On an unexpectedly chilly November evening in Johannesburg, I was having a sushi dinner with my father, his wife, Mary*, and her teenage daughter, Rebecca*, when it was clear from the occasional awkward laughter interrupted by the deafening silence that we were all uncomfortable.
This was my third peek into my father's new life. In 2019, we reunited after years of estrangement. our Mary and Rebecca are not that close to me, so they are practically strangers to me. Not only that, but they and my dad are all pretty quiet, while I'm a lot more boisterous. So the dinner plan was simple: Keep it light. I'd serve them a watered-down version of my meal so they'd have more room to eat.
Things were going well until, after three, four glasses of sake, I made a crucial mistake: I started to feel uncomfortable. The conversation moved from school events and weather reports to what was really going on in my mind: the strangeness of our relationship.
We've never talked about my father's infidelity, his subsequent abandonment, finding out about his remarriage on Facebook while he was in intensive care (another story). In African culture, it's normal to have an avoidant response to emotional conversations, and when I'm at my father and Mary's house, I feel I have to conform. But it's hard. Standing before me in framed photos from years ago that I don't recognize — Mary walking down the aisle, my father taking Rebecca to kindergarten, and my father's photo of me from 10 years ago, the only evidence of our old life together — brings back all the emotions I feel I have to suppress to reassure everyone else. Dinner conversations have ended with me crying.

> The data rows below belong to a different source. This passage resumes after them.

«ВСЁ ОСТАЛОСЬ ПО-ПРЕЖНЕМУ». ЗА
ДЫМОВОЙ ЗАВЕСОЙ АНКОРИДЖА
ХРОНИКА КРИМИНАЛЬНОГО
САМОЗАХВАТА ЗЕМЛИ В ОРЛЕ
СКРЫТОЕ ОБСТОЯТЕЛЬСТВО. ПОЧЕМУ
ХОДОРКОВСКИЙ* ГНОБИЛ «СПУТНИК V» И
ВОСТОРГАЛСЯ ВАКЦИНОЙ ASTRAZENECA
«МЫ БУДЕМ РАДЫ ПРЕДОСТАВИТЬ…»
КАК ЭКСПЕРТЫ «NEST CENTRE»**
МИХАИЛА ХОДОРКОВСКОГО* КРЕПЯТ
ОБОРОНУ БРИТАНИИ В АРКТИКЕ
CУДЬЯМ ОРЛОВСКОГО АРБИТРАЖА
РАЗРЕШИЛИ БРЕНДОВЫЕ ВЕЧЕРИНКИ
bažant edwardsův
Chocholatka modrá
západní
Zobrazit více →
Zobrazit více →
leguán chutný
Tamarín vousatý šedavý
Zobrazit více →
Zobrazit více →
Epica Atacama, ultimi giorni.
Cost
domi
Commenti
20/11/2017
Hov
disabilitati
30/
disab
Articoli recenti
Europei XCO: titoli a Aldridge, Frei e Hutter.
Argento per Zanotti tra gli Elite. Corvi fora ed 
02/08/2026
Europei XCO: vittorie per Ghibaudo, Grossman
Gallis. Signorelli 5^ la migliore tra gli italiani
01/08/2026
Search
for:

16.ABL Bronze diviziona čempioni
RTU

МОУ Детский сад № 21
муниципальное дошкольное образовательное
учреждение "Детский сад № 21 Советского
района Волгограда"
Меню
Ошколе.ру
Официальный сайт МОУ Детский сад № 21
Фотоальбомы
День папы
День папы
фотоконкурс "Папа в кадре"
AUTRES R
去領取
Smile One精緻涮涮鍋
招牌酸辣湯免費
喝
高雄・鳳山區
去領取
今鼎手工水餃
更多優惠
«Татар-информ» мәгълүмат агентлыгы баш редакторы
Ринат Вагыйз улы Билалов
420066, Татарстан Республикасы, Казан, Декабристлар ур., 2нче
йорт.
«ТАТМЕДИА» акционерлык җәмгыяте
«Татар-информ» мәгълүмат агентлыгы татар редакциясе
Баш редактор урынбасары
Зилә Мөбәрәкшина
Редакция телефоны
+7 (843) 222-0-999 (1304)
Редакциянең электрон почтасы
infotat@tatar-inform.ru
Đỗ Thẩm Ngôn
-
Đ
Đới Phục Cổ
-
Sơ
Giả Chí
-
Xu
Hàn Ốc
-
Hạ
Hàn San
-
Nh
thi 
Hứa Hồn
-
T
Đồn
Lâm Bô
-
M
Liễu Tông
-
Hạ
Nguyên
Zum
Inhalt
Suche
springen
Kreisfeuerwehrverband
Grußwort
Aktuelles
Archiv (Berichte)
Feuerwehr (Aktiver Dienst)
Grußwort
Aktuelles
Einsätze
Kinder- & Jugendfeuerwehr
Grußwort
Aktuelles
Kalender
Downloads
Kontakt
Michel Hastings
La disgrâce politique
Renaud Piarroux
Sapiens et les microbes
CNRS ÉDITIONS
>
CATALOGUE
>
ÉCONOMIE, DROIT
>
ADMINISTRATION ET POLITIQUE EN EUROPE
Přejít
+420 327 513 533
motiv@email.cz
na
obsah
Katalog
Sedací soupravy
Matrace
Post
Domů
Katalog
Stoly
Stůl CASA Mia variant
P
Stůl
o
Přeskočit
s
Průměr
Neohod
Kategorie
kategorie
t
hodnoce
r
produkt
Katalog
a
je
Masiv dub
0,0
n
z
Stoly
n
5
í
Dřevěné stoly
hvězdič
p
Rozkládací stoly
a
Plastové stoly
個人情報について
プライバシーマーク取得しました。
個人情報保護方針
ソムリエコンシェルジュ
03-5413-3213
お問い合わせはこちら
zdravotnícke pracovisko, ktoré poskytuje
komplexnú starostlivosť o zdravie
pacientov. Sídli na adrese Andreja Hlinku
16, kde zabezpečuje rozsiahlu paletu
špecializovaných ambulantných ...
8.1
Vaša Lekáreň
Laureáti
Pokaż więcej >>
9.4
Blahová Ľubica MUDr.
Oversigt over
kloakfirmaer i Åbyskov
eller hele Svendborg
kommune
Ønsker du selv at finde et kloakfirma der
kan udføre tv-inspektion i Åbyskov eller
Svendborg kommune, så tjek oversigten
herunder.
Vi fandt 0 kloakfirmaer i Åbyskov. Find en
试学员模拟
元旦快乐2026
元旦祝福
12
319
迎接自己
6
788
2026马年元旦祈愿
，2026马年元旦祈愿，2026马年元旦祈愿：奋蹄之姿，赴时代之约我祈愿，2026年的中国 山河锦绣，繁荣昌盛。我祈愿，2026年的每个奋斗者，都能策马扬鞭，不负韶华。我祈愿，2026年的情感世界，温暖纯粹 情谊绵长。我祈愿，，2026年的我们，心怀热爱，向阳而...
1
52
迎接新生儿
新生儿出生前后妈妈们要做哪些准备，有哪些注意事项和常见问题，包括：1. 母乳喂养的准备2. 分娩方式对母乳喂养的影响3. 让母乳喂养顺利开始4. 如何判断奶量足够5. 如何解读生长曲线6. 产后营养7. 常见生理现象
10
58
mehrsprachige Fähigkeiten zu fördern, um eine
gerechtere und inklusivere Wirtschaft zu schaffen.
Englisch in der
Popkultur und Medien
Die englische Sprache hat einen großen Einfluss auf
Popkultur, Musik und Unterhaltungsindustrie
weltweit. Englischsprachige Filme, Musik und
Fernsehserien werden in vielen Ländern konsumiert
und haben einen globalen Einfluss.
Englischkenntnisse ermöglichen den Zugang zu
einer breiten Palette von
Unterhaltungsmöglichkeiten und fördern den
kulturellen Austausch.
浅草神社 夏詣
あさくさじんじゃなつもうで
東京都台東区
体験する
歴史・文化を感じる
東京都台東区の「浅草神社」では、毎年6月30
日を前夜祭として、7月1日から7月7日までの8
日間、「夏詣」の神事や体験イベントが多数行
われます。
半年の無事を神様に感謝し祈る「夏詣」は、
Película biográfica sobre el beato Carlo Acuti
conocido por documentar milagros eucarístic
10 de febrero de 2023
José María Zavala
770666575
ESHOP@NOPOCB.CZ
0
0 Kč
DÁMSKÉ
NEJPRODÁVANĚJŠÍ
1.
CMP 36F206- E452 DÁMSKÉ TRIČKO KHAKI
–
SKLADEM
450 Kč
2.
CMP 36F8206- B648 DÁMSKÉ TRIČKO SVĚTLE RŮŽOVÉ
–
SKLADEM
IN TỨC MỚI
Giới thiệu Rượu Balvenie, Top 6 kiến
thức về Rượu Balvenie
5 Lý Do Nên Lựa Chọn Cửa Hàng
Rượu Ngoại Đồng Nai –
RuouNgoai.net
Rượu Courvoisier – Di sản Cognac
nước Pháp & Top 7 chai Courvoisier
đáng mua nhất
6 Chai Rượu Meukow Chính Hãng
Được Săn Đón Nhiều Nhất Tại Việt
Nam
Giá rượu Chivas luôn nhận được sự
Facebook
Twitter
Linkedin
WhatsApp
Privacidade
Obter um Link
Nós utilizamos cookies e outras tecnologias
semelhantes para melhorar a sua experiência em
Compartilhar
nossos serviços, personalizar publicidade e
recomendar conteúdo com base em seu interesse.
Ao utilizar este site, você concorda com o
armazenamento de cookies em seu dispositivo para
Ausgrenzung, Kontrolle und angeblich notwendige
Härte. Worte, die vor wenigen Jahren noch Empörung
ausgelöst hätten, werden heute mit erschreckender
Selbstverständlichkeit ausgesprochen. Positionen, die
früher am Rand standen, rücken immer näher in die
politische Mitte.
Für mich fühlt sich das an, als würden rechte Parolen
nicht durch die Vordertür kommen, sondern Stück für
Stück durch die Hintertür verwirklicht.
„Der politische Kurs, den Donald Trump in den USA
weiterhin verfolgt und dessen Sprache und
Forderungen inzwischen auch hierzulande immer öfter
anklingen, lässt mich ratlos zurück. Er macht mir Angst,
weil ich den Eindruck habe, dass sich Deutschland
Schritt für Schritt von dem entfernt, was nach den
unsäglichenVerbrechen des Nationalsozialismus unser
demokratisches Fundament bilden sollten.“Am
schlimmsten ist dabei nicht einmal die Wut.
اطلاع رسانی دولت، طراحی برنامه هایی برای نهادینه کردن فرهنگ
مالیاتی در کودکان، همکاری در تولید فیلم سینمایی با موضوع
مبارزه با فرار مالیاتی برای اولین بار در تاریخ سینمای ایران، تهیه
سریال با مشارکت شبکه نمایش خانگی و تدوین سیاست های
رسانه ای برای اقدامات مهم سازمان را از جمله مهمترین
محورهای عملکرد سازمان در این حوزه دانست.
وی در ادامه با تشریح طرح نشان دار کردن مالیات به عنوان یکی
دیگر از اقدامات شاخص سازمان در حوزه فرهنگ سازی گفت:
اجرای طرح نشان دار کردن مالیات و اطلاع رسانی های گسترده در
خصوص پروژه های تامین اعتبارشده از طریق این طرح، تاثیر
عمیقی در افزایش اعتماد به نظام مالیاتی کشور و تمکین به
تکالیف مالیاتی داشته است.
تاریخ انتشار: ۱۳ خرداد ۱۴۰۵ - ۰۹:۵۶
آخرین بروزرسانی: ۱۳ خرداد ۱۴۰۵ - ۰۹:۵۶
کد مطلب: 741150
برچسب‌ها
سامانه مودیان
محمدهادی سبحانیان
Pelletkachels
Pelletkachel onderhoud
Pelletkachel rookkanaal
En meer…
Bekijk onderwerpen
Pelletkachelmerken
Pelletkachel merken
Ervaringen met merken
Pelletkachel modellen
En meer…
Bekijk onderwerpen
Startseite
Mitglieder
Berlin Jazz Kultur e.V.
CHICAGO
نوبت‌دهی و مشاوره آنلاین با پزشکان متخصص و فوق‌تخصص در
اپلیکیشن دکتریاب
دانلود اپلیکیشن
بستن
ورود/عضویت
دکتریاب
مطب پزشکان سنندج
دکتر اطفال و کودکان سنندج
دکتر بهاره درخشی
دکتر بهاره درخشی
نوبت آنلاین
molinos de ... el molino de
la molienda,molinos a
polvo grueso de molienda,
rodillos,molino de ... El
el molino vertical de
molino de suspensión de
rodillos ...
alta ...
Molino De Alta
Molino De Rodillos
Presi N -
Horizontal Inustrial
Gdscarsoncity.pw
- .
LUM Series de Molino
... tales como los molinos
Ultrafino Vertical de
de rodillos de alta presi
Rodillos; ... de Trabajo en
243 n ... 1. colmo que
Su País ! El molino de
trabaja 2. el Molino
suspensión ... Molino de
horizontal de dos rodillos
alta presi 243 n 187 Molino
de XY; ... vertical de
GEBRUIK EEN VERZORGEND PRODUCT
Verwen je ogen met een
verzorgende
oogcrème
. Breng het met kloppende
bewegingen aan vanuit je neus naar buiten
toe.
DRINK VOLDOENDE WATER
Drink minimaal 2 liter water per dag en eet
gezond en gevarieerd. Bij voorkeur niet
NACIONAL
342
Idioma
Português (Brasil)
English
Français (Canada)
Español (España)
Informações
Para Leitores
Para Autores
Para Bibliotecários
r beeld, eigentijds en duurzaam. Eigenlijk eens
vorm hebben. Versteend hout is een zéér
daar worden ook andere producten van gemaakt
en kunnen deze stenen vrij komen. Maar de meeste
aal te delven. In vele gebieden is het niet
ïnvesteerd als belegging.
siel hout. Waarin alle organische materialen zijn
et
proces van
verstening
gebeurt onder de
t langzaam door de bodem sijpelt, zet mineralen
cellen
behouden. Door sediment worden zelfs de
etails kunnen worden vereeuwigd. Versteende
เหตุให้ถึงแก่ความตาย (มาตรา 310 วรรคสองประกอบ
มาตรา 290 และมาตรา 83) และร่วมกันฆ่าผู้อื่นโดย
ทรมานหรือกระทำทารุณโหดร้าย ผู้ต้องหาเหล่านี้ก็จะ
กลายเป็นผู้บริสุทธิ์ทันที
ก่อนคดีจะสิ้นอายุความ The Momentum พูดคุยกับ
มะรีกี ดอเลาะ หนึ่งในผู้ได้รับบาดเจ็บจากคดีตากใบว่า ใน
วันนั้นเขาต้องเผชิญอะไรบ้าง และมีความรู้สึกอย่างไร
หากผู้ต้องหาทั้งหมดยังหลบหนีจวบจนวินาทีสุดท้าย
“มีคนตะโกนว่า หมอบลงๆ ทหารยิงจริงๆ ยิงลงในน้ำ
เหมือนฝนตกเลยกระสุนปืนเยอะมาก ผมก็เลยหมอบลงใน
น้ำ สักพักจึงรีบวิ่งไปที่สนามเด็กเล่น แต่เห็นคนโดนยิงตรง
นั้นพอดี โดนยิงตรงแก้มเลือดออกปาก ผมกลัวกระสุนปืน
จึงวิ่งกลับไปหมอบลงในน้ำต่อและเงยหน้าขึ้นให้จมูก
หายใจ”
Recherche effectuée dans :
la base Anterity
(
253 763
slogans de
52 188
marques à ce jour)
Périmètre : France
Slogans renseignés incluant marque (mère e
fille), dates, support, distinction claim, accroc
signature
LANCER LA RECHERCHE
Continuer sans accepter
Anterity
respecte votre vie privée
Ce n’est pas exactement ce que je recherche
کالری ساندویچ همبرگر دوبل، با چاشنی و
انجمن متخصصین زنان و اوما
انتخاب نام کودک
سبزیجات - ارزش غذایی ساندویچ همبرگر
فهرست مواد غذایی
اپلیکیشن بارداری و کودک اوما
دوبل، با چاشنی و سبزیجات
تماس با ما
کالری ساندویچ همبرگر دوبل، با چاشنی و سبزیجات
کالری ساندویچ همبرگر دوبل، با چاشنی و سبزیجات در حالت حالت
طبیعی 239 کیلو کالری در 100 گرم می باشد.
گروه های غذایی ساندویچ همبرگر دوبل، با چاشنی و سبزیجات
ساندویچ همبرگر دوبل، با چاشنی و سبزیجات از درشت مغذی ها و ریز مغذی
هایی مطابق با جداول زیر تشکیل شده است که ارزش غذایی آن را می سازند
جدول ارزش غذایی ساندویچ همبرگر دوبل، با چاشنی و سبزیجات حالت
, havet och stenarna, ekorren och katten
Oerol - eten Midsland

I suppressed my discomfort to get through the rest of the trip. I told my father about it, begging him to tell her how upset and hurt I was by what Mary said about my experience and my character. My father reluctantly agreed to do so once I returned to Nairobi. But as weeks passed and my attempts to contact Mary went unreturned, I made up my mind. I told my father that our relationship was over.
Of course, I should I want him to be in my life, I love him and I feel guilty about our discord, but what do you mean I'm not so sure?